Prévenir la violence : possible !

Favre, D. (2007). Transformer la violence des élèves : cerveau, motivations et apprentissage. Paris: Dunod.

La démarche empirique de Daniel Favre pour traiter de la violence en milieu scolaire a éveillé mon intérêt. L’originalité du parcours professionnel de l’auteur influence profondément son livre. Neurobiologiste, spécialiste du cerveau, il montre l’évolution du fonctionnement de cet organe dans la croissance de l’être humain et indique comment la violence peut s’installer dans ce processus, parasiter le développement et engendrer une dépendance (toxicomanie sans drogue).
Couverture de Transformer la violence des élèves
L’environnement a une influence sur cette évolution et Daniel Favre estime qu’un premier enjeu majeur de l’école est de parvenir à traiter les conséquences du non-désir d’apprendre des enfants dans une société où l’école ne remplit plus l’ancien contrat d’intégration sociale qui supposait qu’au terme de son parcours scolaire l’élève trouvait un emploi reconnu.
Pour remplacer la motivation que donnait cette perspective d’intégration, Favre propose de renforcer l’autonomie de l’élève en utilisant le “système de motivation d’innovation” qui prend progressivement le relais du “système de motivation de sécurisation” nécessaire à la satisfaction des besoins biologiques et psychologiques fondamentaux du petit enfant.
La neurobiologie nous apprend qu’en l’absence de cette stimulation intrinsèque, un autre mécanisme de motivation peut se mettre en place qui favorise les addictions et notamment les comportements violents. Cette forme parasitée de motivation fait que des adultes conservent des comportements adolescents. Dans la réalité de nos existences, c’est un dosage de chacun de ces types de motivation qui contribue à notre personnalité.
Dans ce contexte, l’auteur attache une grande importance à l’information des enseignants pour leur permettre de tenir compte de ces paramètres dans la relation pédagogique et dans la transmission des connaissances. Mais il ne néglige pas l’éducation des élèves et en particulier l’apprentissage d’un langage approprié qui use de toutes les formes de nuances pour exprimer le monde. Cette palette élargie aide également à exprimer ses émotions et à être davantage attentif à l’autre.

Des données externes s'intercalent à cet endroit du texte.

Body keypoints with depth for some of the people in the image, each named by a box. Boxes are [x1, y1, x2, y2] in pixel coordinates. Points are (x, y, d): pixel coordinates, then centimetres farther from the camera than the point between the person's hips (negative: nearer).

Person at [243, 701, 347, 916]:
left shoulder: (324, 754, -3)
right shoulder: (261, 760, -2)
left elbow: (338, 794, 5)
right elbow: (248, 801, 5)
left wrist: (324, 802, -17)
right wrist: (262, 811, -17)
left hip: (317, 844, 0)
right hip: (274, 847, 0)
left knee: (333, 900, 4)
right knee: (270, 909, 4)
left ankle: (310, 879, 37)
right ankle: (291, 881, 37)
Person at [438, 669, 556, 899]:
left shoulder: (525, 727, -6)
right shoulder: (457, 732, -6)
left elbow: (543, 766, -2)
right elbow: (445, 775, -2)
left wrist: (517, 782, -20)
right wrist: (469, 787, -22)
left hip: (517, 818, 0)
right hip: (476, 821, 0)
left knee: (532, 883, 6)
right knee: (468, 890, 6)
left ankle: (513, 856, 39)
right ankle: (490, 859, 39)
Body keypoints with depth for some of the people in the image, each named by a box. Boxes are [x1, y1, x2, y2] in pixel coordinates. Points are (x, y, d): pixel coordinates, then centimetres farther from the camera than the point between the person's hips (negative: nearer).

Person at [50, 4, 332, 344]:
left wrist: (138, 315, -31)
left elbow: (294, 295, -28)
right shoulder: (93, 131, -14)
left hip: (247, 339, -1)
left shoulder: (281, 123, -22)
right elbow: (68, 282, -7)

L’adulte peut agir aussi comme un modèle en ce qui concerne l’empathie et la décentration joue alors un rôle important. Cette attitude permet d’exercer une autorité, que les enfants et les jeunes demandent, mais de s’abstraire des relations de soumission et de domination qui lui sont trop souvent associées.

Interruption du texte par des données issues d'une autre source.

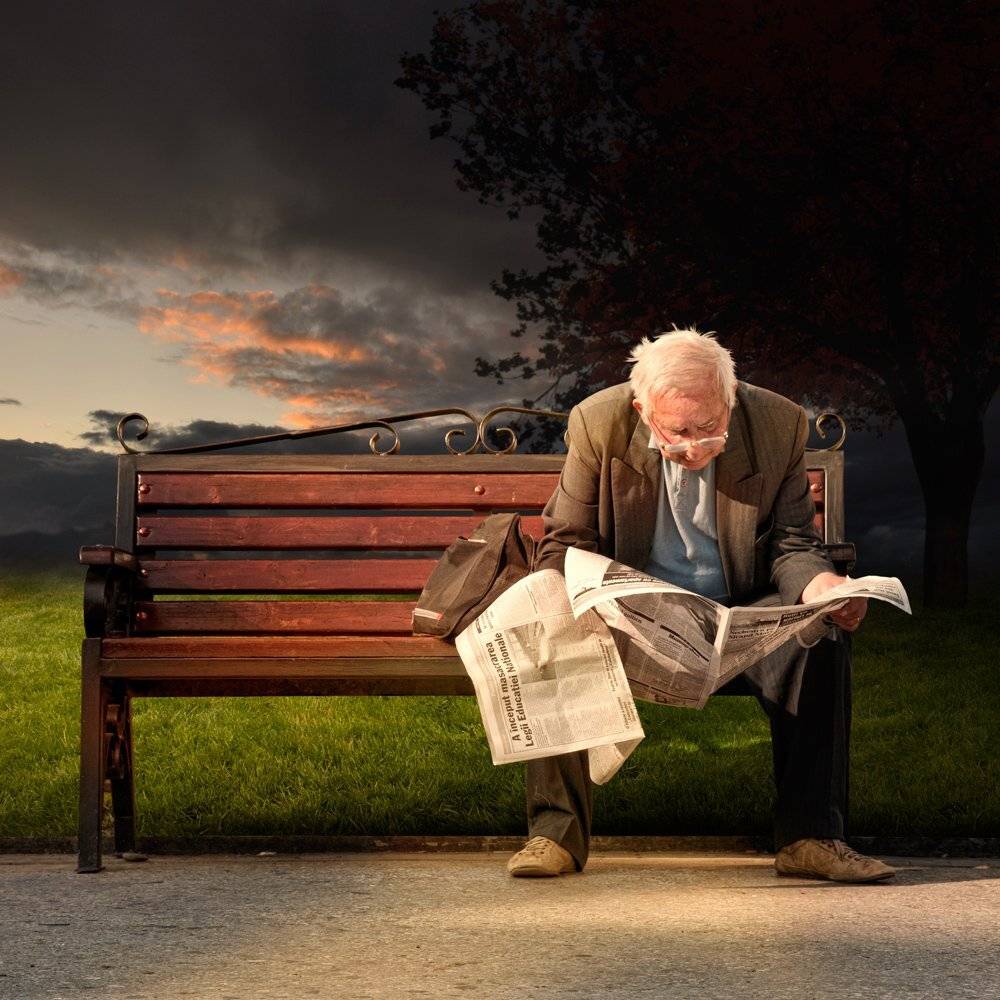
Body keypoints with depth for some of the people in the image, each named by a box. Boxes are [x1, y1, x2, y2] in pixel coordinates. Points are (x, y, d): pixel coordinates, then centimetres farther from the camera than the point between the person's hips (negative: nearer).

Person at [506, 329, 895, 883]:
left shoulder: (780, 424, -9)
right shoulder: (598, 422, -11)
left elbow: (791, 544, 0)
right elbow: (564, 542, -2)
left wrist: (819, 583, -24)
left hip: (740, 612, 1)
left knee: (821, 634, -29)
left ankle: (809, 837, -19)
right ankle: (556, 832, -19)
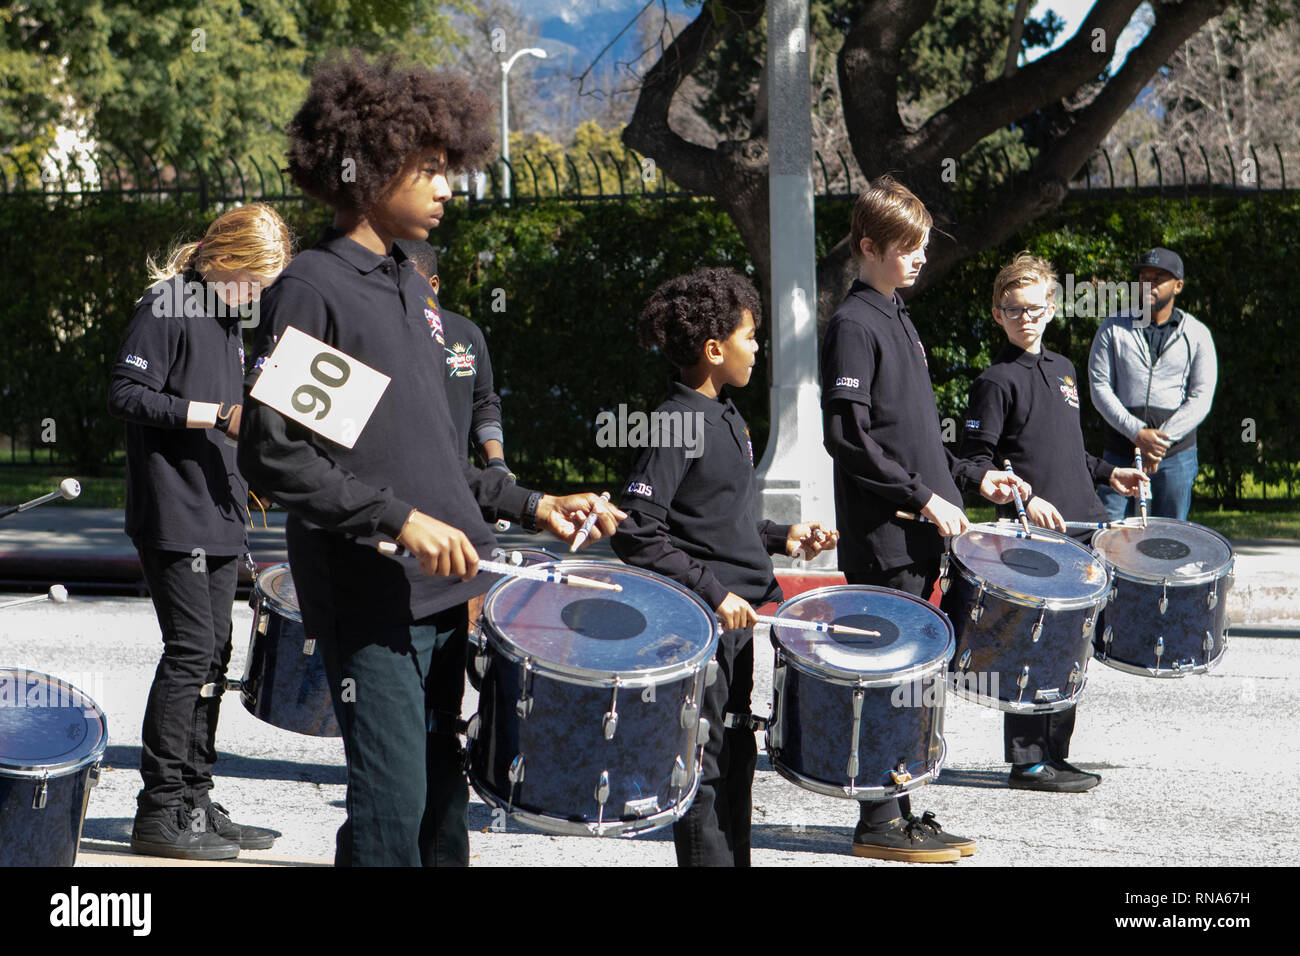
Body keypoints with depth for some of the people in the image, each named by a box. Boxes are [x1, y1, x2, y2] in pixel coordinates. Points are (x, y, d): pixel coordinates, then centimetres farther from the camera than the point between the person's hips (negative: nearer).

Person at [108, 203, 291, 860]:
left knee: (213, 655, 9)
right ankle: (160, 812, -7)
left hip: (219, 516, 9)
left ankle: (195, 801, 16)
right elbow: (127, 394, -17)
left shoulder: (227, 314, 18)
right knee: (190, 650, -11)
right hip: (173, 516, -9)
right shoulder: (167, 307, -9)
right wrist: (217, 415, -20)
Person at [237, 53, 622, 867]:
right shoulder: (312, 289, -9)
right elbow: (272, 455, -16)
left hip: (451, 592, 8)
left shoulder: (411, 289, 16)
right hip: (373, 604, -8)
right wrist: (399, 518, -20)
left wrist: (530, 506, 12)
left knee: (447, 803, 11)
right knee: (392, 810, -8)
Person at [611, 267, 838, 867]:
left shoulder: (728, 420, 13)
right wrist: (711, 591, -21)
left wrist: (782, 538, 11)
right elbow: (636, 533, -21)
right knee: (706, 766, -5)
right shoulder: (675, 425, -15)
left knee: (737, 760, 15)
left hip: (739, 619, 9)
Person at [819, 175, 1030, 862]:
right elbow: (846, 435, -19)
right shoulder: (854, 326, -11)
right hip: (882, 535, -9)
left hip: (918, 532, 9)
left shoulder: (899, 320, 18)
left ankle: (898, 812, 17)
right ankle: (879, 823, -1)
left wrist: (972, 477, 15)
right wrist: (922, 497, -19)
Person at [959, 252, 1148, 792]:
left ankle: (1053, 754, 19)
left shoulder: (1062, 369, 17)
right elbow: (976, 463, -10)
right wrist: (1024, 500, -20)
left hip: (1080, 526, 8)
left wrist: (1106, 474, 17)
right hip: (1031, 534, -8)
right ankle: (1028, 762, -1)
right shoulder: (996, 381, -6)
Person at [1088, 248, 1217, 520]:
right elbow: (1099, 387, 0)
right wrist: (1137, 433, -13)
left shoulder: (1197, 334, 6)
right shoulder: (1113, 329, 7)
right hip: (1120, 454, 0)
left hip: (1176, 457, 0)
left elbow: (1201, 398, 0)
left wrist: (1161, 439, -12)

Se décentrant de soi, on considère alors que l’autre a de « bonnes » raisons (c’est-à-dire des raisons valables à ses propres yeux) de faire ce qu’il fait, de dire ce qu’il dit, de penser ce qu’il pense et de ressentir ce qu’il ressent. Cette cohérence postulée chez l’autre permet d’en avoir moins peur.

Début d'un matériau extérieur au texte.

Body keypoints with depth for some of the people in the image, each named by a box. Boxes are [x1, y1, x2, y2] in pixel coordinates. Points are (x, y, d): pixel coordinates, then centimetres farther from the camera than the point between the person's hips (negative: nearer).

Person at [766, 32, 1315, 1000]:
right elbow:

Dans sa pratique de formateur, Favre encourage à identifier très précisément la violence et, dans le cadre des établissements, n’hésite pas à dresser avec les enseignants des listes d’élèves ayant un comportement violent. Cet état des lieux permet de passer du sentiment paralysant d’une violence diffuse à une violence réelle sur laquelle on peut avoir prise. L’auteur dit même que ce travail collectif d’identification permet de développer la confiance réciproque parmi les enseignants.
Chacun, enseignant, personnel d’encadrement ou élève, joue un rôle dans l’établissement et contribue à apaiser ou aggraver les situations conflictuelles. De même, l’institution existe dans un contexte politique, économique et social qui influe sa dynamique propre. Favre souligne le rôle important des enseignants dans un climat scolaire favorable, mais reconnaît que les contradictions de la société contribuent à rendre leur travail plus complexe.